Aggregate $lookup so slow

1st stage: $Match

{
  delFlg: false
}

2nd stage: $lookup

{
  from: "parkings",
  localField: "parking_id",
  foreignField: "_id",
  as: "parking",
}

Using 2 IDX (ID & parking_ID). In MongoDB /Linux/ Compass explain plan almost 9000ms. In Local MongoDB server explain plan 1400ms.

Is there any problem? Why this our production server running so slow?

Full Explain Plan

Explain Plan
Query Performance Summary
Documents returned:
71184
Actual query execution time (ms):
8763
Query used the following indexes:
2

_id_

delFlg_1
explainVersion
"1"

stages
Array

serverInfo
Object

serverParameters
Object

command
Object
ok
1

$clusterTime
Object
operationTime
Timestamp({ t: 1666074389, i: 3 })

Using MongoDB 5.0.5 Version Local MongoDB 6.0.2 Version

Solution

Unfortunately the explain output that was provided is mostly truncated (eg Array and Object hiding most of the important information). Even without that there should be some meaningful observations that we can make.

As always I suggest starting with more clearly defining what your ultimate goals are. What is considered "so slow" and how quickly would the operation need to return in order to be acceptable for your use case? As outlined below, I doubt there is much particular room for improvement with the current schema. You may need to rethink the approach entirely if you are looking for improvements that are several order of magnitude in nature.

Let's consider what this operation is doing:

The database goes to an entry in the { delFlg: 1 } index that has a value of false.
It then goes to FETCH that full document from the collection.
Based on the value of the parking_id field, it performs an IXSCAN of the { _id: 1 } index on the parkings collection. If a matching index entry is discovered then the database will FETCH the full document from the other collection and add it to the new parking array field that is being generated.
This full process then repeats 71,183 more times.

Using 8763ms as the duration, that means that the database performed each full iteration of the work described above more than 8 times per millisecond (8.12 ~= 71184 (iters) / 8763 (ms)).

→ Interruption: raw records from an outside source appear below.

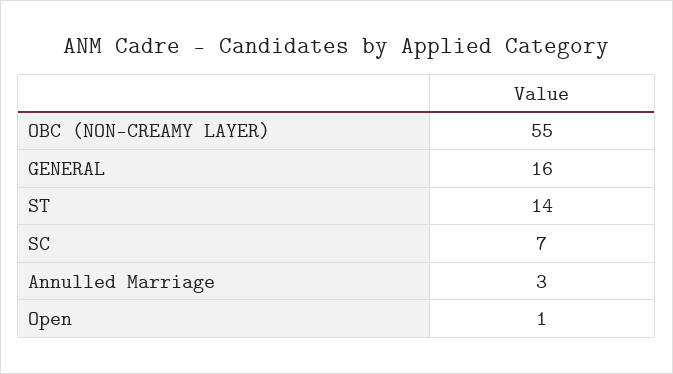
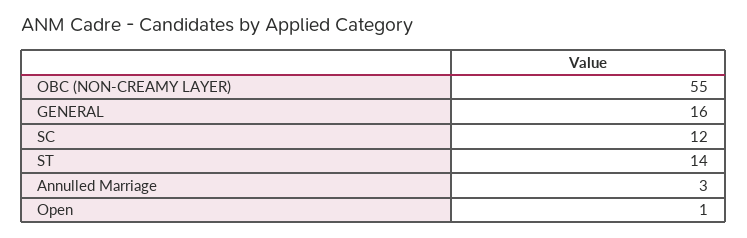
SC: 7 -> 12

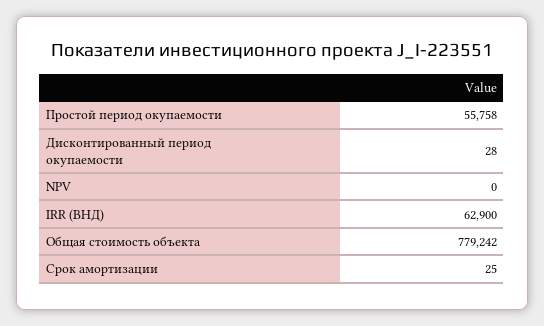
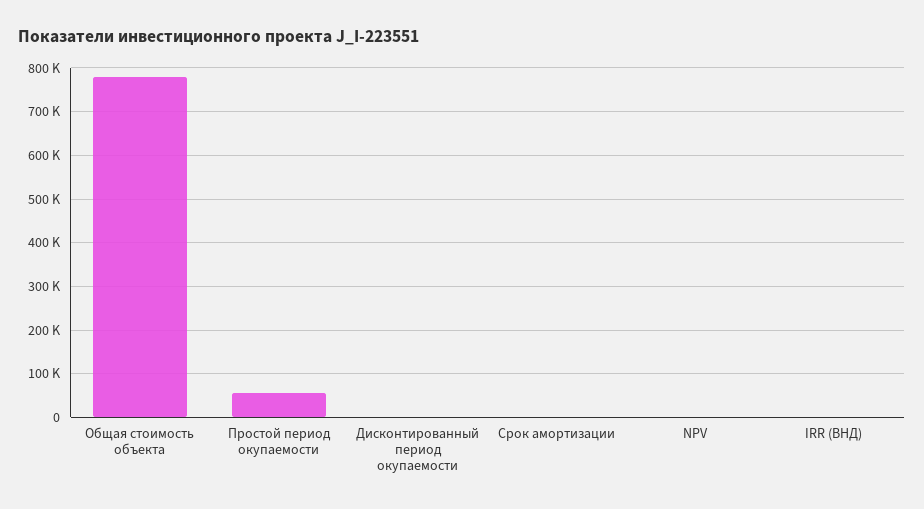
IRR (ВНД): 62900 -> 0

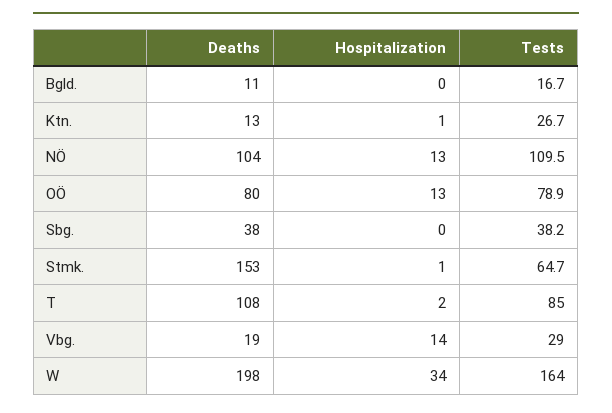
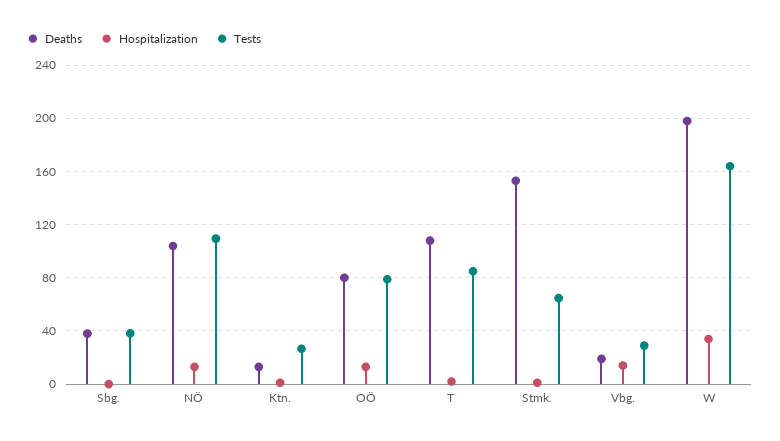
Deaths, Bgld.: 11 -> none
Hospitalization, Bgld.: 0 -> none
Tests, Bgld.: 16.7 -> none

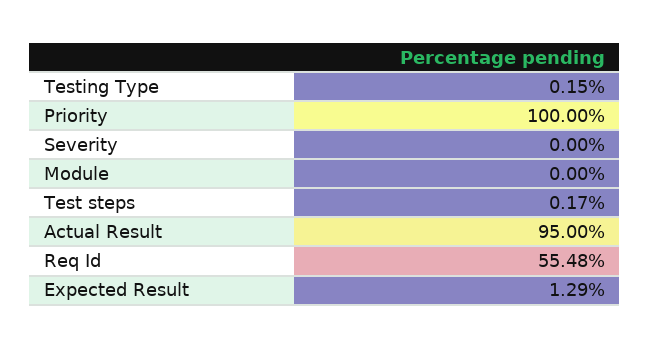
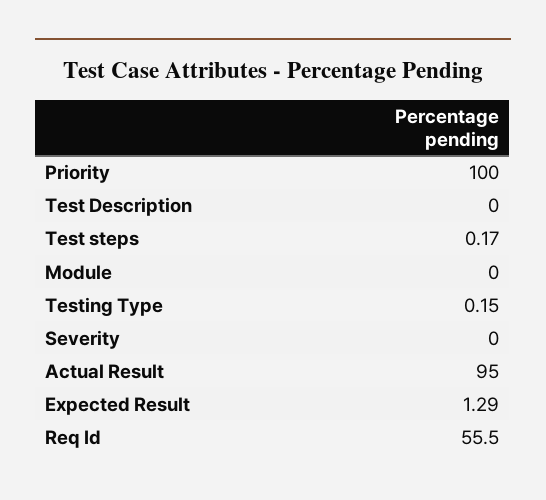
Req Id: 55.48 -> 55.5
Test Description: none -> 0

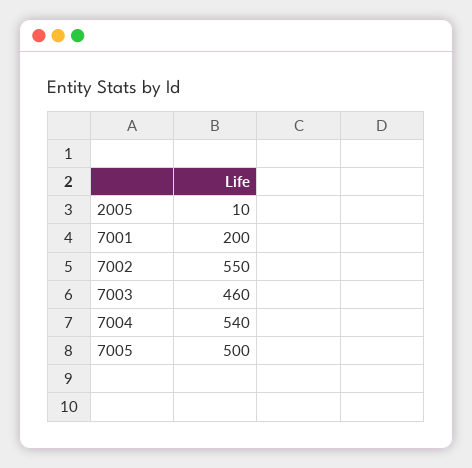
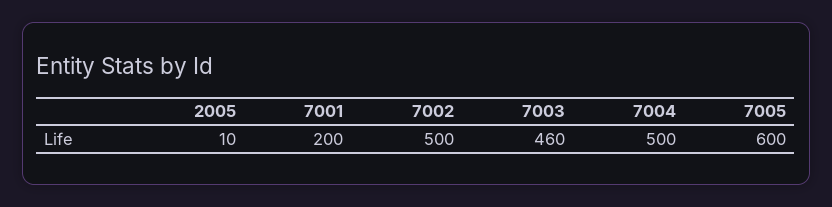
7002: 550 -> 500
7004: 540 -> 500
7005: 500 -> 600

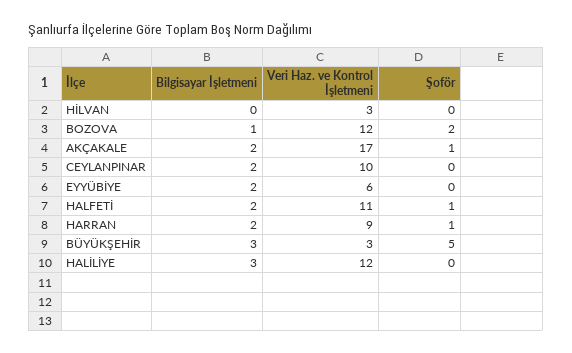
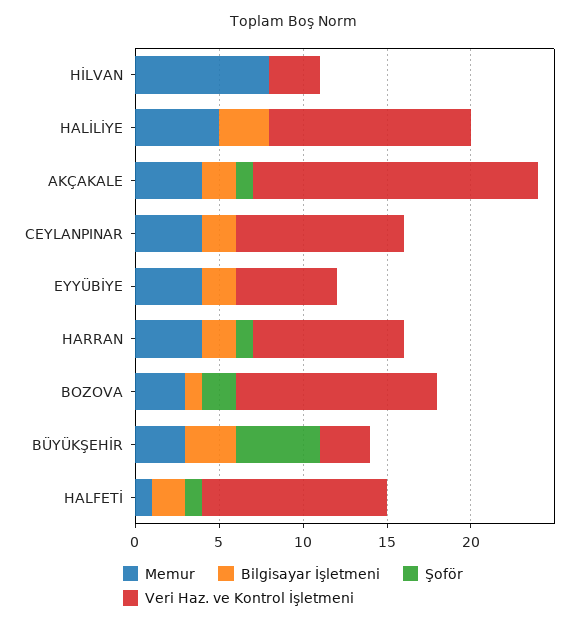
Memur, HİLVAN: none -> 8
Memur, HALİLİYE: none -> 5
Memur, AKÇAKALE: none -> 4
Memur, CEYLANPINAR: none -> 4
Memur, EYYÜBİYE: none -> 4
Memur, HARRAN: none -> 4
Memur, BOZOVA: none -> 3
Memur, BÜYÜKŞEHİR: none -> 3
Memur, HALFETİ: none -> 1

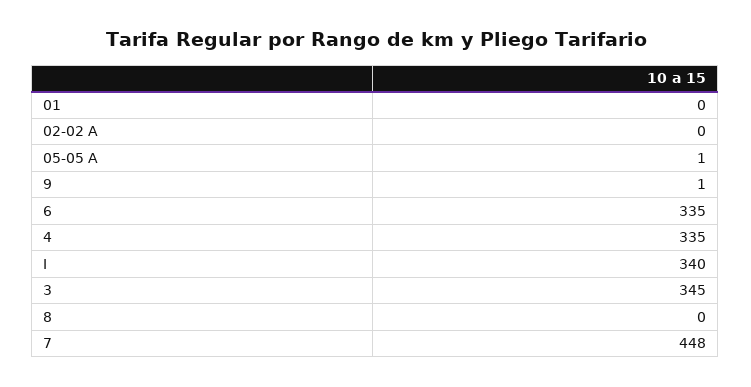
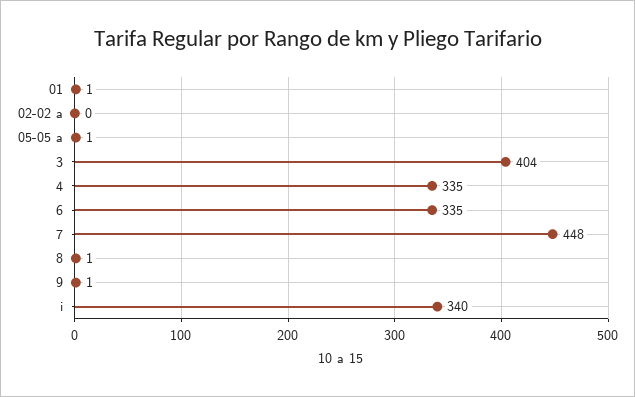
01: 0 -> 1
3: 345 -> 404
8: 0 -> 1

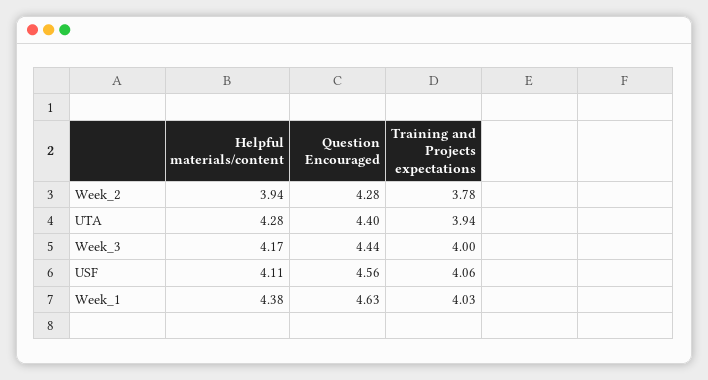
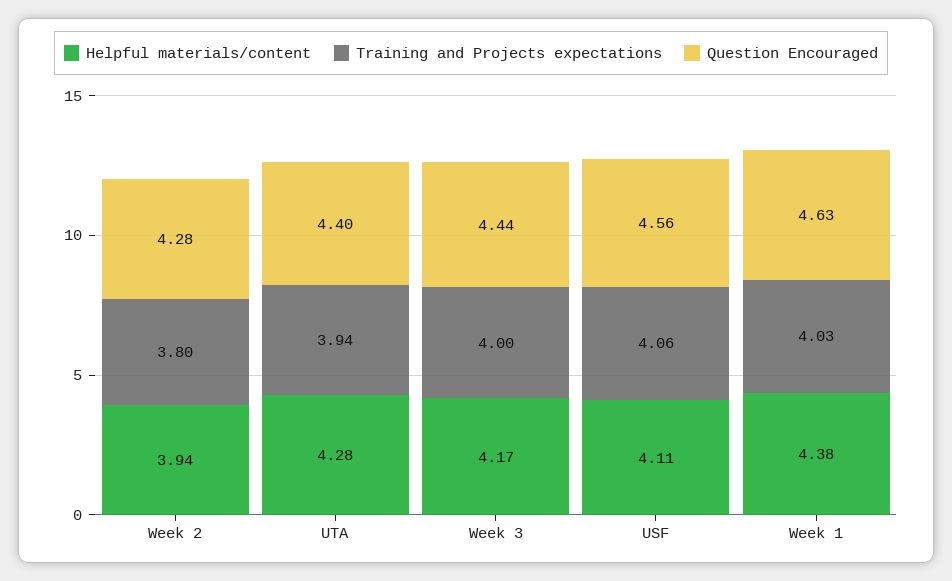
Training and Projects expectations, Week_2: 3.78 -> 3.8

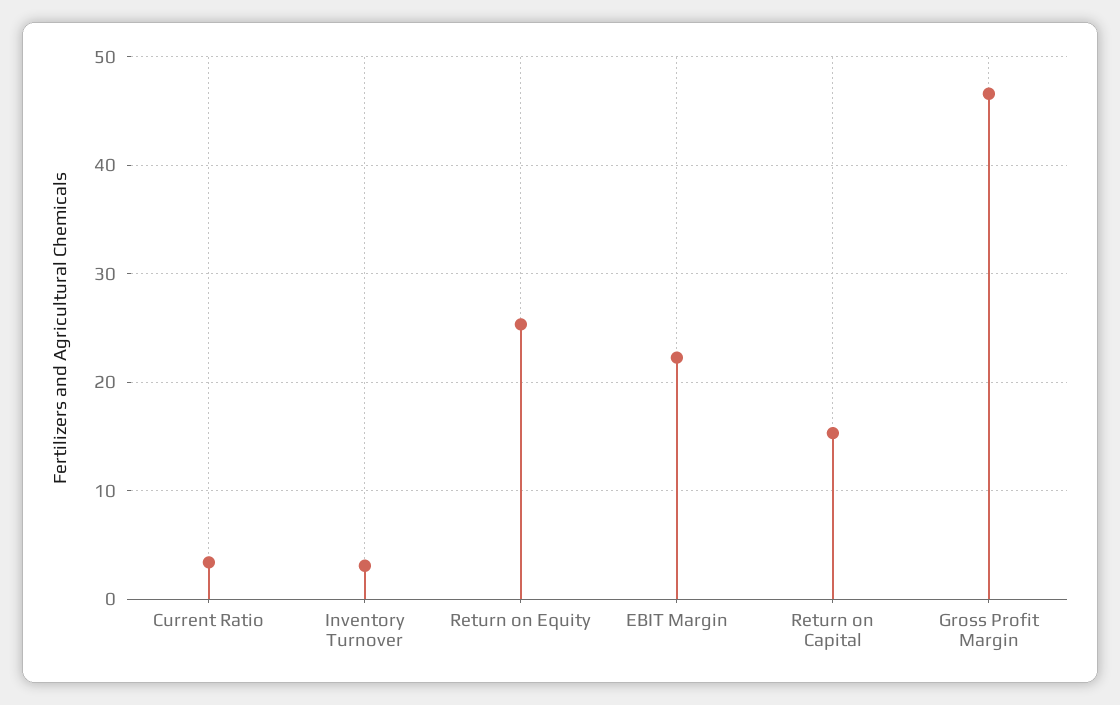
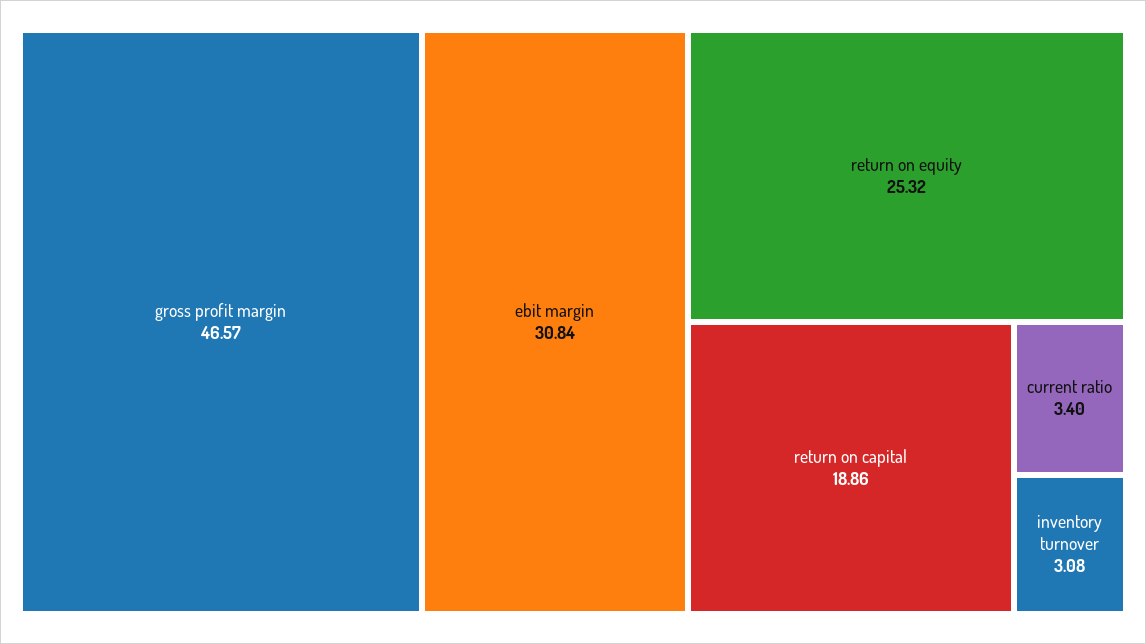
EBIT Margin: 22 -> 30.84
Return on Capital: 15 -> 18.86

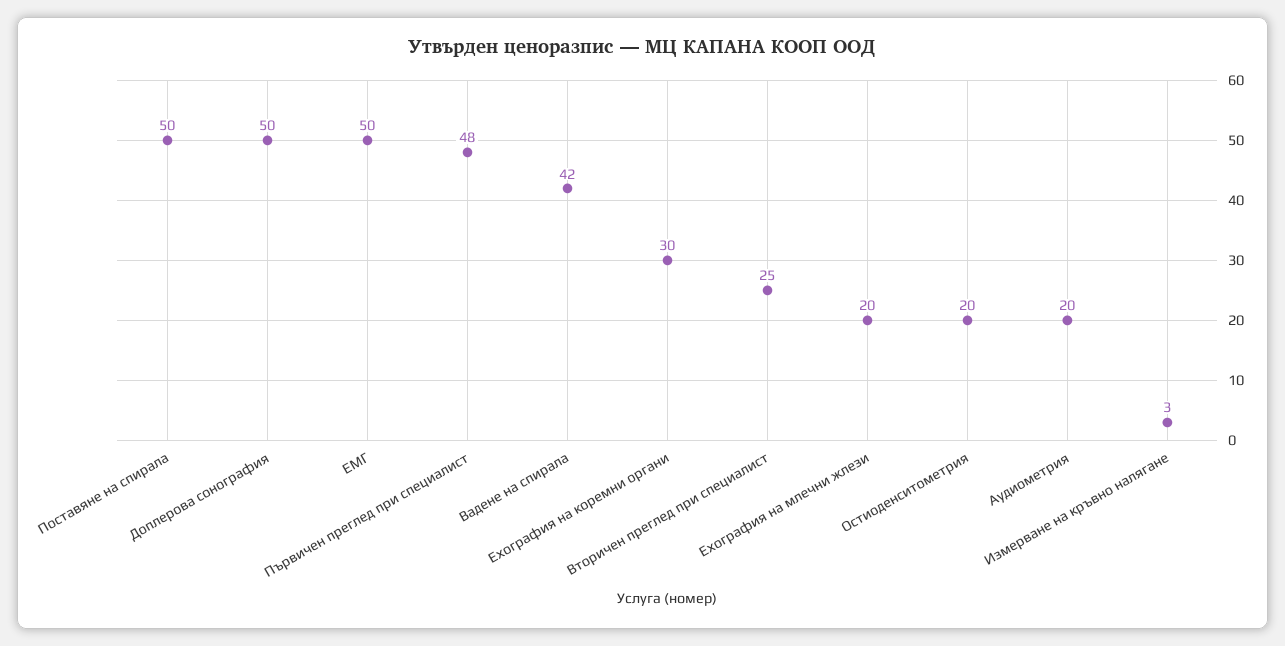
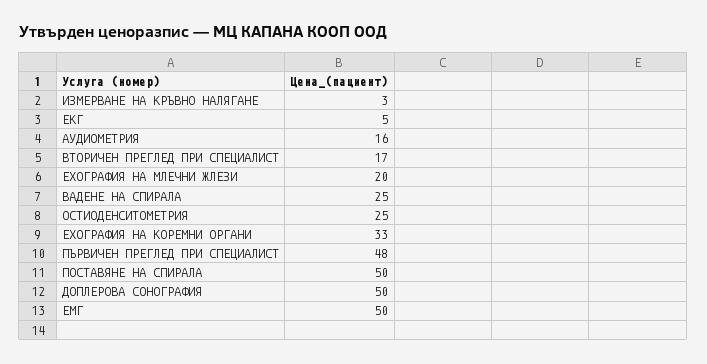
Вадене на спирала: 42 -> 25
Ехография на коремни органи: 30 -> 33
Вторичен преглед при специалист: 25 -> 17
Остиоденситометрия: 20 -> 25
Аудиометрия: 20 -> 16
ЕКГ: none -> 5

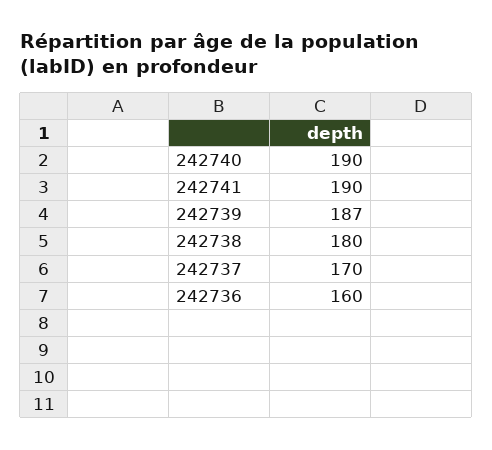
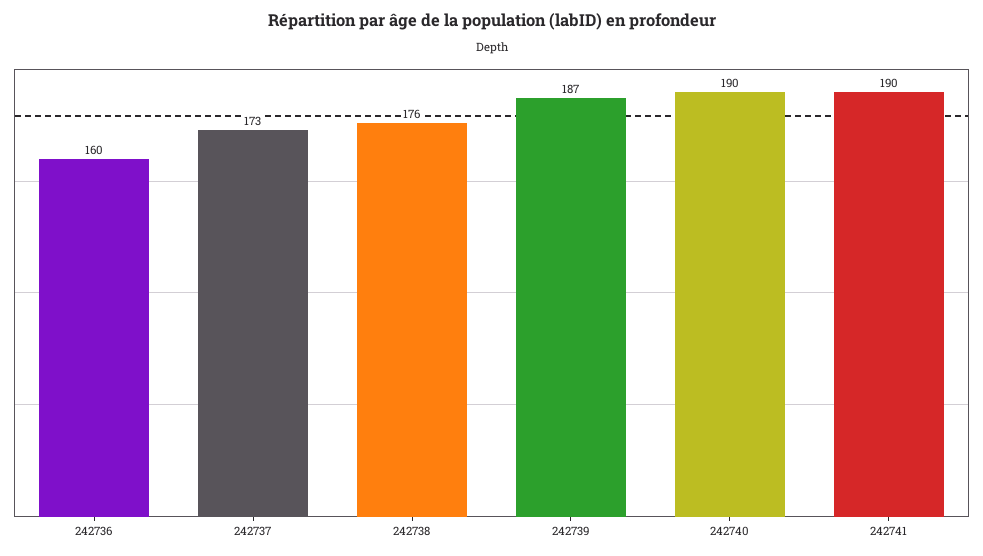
242738: 180 -> 176
242737: 170 -> 173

I think that sounds pretty reasonable and is unlikely to be something that you can meaningfully improve on. Scaling up the hardware that the database is running on may provide some incremental improvements, but it is generally costly, not scalable, and likely not worthwhile if you are looking for more substantial improvements.

You also mentioned two different timings and database versions in the question. If I understood correctly, it was mentioned that the (explain) operation takes ~9 seconds on version 5.0 and about 1.4 seconds on version 6.0. While there is far too little information here to say for sure, one reason for that may be associated with improvements for $lookup that were introduced in version 6.0. Indeed from their 7 Big Reasons to Upgrade to MongoDB 6.0 article, they claim the following:

The performance of $lookup has also been upgraded. For instance, if there is an index on the foreign key and a small number of documents have been matched, $lookup can get results between 5 and 10 times faster than before.

This seems to match your situation and observations pretty directly.

Apart from upgrading, what else might improve performance here? Well, if many/most documents in the source collection have { delFlg: false } then you may wish to get rid of the { delFlg: 1 } index. Indexes provide benefits when the size of the results they are retrieving are small relative to the overall size of the data in the collection. But as the percentage grows, the overhead of scanning most of the index plus randomly fetching all of the data quickly becomes less effective than just scanning the full collection directly. It is mentioned in the comments that invoices collection contains 70k documents, so this predicate on delFlg doesn't seem to remove hardly any results at all.

One other thing really stands out is this statement from the comments "parkings contains 16 documents". Should the information from those 16 documents just be moved into the parkings documents directly instead? If the two are commonly accessed together and if the parkings information doesn't change very often, then combining the two would reduce a lot of overhead and would further improve performance.

Two additional components about explain that are worth keeping in mind:

The command does not factor in network time to actually transmit the results to the client. Depending on the size of the documents and the physical topology of the environment, this network time could add another meaningful delay to the operation. Be sure that the client really needs all of the data that is being sent.
Depending on the verbosity, explain will measure the time it takes to run the operation through completion. Since there are no blocking stages in your aggregation pipeline, we would expect your initial batch of documents to be returned to the client in much less time. Apart from networking, that time may be around 12ms (which is approximately (101 docs / 71184 ) * 8763) for 5.0.